Plaintiff, J.P. Morgan Chase & Company, filed suit against Twin City Fire Insurance, Inc. seeking a declaration that Twin City is obligated to indemnify plaintiff for losses incurred in connection with the defense and settlement of a series of federal court cases arising out of Enron’s financial collapse. Plaintiff sought damages in excess of $20 million.
Twin City was a $22.5 million participant in a combined lines program providing plaintiff with a total of $200,000 million in bankers’ professional liability insurance effective November 30, 1997 to November 30, 2001. Twin City was not a participant at the inception of the program, but effective July 15, 2000, it replaced Reliance Insurance Company as an excess insurer. The claims-made policy afforded coverage for both claims made against the insured during the policy period, as well as claims made subsequent to the policy period provided the insured gave notice during the policy term of any act, error, or omission that would subsequently give rise to a claim.
In late November 2001, the 97-01 program was expiring and plaintiff was seeking a renewal of its insurance for the 2001-2002 policy period. At that time, Enron’s credit rating had been down-rated to junk status, and there was speculation in the press that Enron was headed for bankruptcy. As JP Morgan’s insurers were becoming concerned about the possibility of providing coverage for Enron claims in the new policy period, the insurers inquired whether the plaintiff had notice or was going to notice potential Enron claims under the 97-01 policy.
Plaintiff’s vice president made the decision to notice the potential claims under the 97-01 program because he was concerned about potential claims that might arise from the plaintiff’s provision of professional services to Enron, and because he wanted to obtain coverage for the 01-02 period. On November 29, 2001, the plaintiff’s insurance broker sent an e-mail to the 01-02 insurers, including Twin City, advising that it would agree to put the expiring contract on notice of the Enron circumstance.
On November 29, 2001, three hours before the 97-01 policy was to expire, plaintiff sent an e-mail providing notice that plaintiff anticipated it may be named in litigation expected to arise out of the financial difficulties of Enron. The notice provided that the potential claims could include allegations of breach of a fiduciary duty, fraudulent conveyance, and misrepresentations.
After defending and settling litigation that did indeed result from the Enron melt-down, the plaintiff sought reimbursement under the Twin City policy. Twin City countered that plaintiff did not satisfy the notice provisions of the policy because at the time of the email, the plaintiff had no awareness of any wrongful act nor did the notice identify any specific wrongful act.
The court disagreed and stated that it was clear from the record there was a heightened awareness by both the plaintiff and its insurers in the days prior to the expiration of the 97-01 policy of the pending implosion Enron. This awareness led to the last-minute notice of potential claims encompassing a wide range of legal and financial issues that were almost certain to arise.

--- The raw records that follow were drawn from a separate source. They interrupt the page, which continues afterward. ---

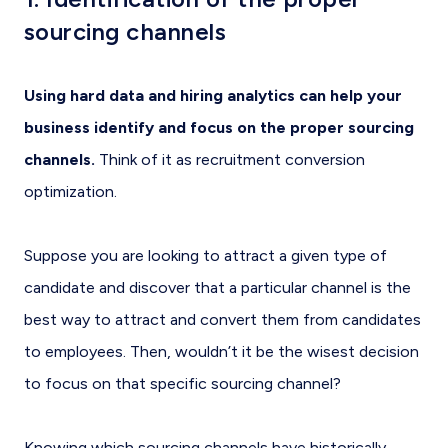
sourcing channels
Using hard data and hiring analytics can help your
business identify and focus on the proper sourcing
channels.
Think of it as recruitment conversion
optimization.
Suppose you are looking to attract a given type of
candidate and discover that a particular channel is the
best way to attract and convert them from candidates
to employees. Then, wouldn’t it be the wisest decision
to focus on that specific sourcing channel?
Knowing which sourcing channels have historically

The court concluded that the notice at issue here made reference to Enron, plaintiff’s catalog of transactions with Enron and was analogous to, if not more detailed than, other notices that have been held to be sufficient pursuant to similar notice provisions in claims-made policies. Accordingly, the court affirmed the award of summary judgment in favor of the policyholder.
Impact: The insurer had a fair argument that the notice provided by the policyholder was somewhat vague. At the time the notice was provided, it seemed likely that claims arising out of the Enron melt-down were likely, but there certainly were no claims existing at that time, nor were there any specific allegations that the policyholder could point to. Despite this, the court held that the notice requirement was satisfied. Arguably, the close interaction between the policyholder, the broker, and the insurers in the time leading up to the expiration of the 97-01 policies, as well as the issuing of policies for the 01-02 period, likely hurt the insurer’s argument that the notice provision was not satisfied. In the end, the court concluded that the last-minute e-mail sent by the policyholder provided sufficient notice to the insurer and complied with the policy.